Ramadan is the month of strengthening social ties among all Muslims. In Pakistan, Ramadan is an occasion when family and friends get together to spend quality time and revive the richest traditions of their culture. Families and friends, who are usually busy with their daily lives and mundane chores, invite each other over for iftar dinners, making it an opportunity for families and friends to socialise and reunite.

Mosques display a festive aura as people illuminate them with decorative lights on walls and minarets. Courtyards of mosques are filled with worshippers who flock for congregational prayers of Ishaa, which are followed by Tarawih and Tahajjud prayers. Religious leaders preach special sermons during the whole month. Recitation of the entire Quran during Tarawih prayers is a ritual at every mosque. During the last 10 days of the holy month, people observe Itekaab, which is a kind of meditation/contemplation and an effort to please God, leaving all mundane chores aside.

Women at home prepare traditional special cuisine such as chicken tikka, kebab, biryani, keema karela, pakora, and fruit salad, to name a few. While mothers are busy making food in their kitchens, young girls remain at the iftar tables to help prepare the food. It gets more festive for the young members of the family to pop into the kitchen and see what is being cooked for them. The most admired dish is pakora, a fried mixture made up of gram lentil flour, potatoes, and onions. Pakora fruit chaats, dates, special rose syrup drink, and channa chaat, a chickpea salad, are popular fast-breaking items at iftar tables. Regular meals at iftar tables include biryani, spicy rice with meat, chicken khorma, a gravy dish, and haleem, a slow-cooked stew of meat and meat balls. people also feast on food brought from street stalls. Before the Maghrib prayer, Mosque’s courtyards are filled with people who have come to pray and break their fast. Communal meals are served to feed the hungry and poor families of the locality.

During fasting, most restaurants remain closed and are reopened at iftar time. However, businesses function as normal. Opening and closing hours of business and offices are adjusted accordingly. For foreigners, hotels have special arrangements and food is available for them at all times. Shops are usually remained open until late in the night. Drummers roam streets and bang their instruments to announce the pre-dawn meal, called sehri. Famous pre-dawn meals include paratha, yoghurt, vermicelli, and lassi, a dairy drink.

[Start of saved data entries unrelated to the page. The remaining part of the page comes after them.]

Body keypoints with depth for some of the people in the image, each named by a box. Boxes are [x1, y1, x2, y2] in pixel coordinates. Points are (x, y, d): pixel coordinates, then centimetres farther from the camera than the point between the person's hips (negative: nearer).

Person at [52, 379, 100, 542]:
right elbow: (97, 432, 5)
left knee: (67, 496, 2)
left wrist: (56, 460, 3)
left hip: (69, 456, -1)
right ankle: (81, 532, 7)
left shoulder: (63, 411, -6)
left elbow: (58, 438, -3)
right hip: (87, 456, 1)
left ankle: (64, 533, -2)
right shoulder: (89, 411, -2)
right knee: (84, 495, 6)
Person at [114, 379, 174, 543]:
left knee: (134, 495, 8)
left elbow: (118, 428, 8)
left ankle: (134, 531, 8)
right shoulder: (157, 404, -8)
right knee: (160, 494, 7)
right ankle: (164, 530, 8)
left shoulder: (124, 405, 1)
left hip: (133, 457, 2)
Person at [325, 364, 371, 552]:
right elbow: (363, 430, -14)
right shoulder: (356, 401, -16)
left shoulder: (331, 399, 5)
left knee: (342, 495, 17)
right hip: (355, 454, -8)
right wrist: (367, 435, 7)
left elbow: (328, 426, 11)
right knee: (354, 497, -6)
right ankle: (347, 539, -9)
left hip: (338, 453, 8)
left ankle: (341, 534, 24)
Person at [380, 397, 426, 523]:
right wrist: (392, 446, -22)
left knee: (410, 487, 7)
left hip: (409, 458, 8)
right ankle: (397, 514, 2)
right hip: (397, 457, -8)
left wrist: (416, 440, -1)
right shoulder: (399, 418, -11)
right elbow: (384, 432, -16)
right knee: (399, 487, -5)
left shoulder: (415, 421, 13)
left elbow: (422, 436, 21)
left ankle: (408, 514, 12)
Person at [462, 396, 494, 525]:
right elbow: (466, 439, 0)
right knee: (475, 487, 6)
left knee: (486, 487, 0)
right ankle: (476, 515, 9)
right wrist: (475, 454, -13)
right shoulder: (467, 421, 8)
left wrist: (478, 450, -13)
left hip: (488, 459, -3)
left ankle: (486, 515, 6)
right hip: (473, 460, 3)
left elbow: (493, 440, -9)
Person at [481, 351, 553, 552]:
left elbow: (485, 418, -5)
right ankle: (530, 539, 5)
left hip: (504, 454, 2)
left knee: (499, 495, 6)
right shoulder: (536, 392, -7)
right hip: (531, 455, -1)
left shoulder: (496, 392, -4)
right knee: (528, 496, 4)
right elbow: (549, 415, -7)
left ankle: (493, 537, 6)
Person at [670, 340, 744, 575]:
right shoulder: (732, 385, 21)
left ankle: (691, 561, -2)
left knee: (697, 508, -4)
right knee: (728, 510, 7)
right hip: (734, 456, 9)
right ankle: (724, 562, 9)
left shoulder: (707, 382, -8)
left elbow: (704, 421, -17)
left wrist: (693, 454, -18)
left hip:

Ramadan brings special joy for children who join their families in observing fasting for the first time. Their success becomes a source of pride for their parents. On the last night of Ramadan, a special tradition of get-togethers happens, called Chaand Raat, which means night of the moon sighting. After the final iftar, women and girls flock to the local markets to buy colourful bangles and paint their hands and feet with henna designs.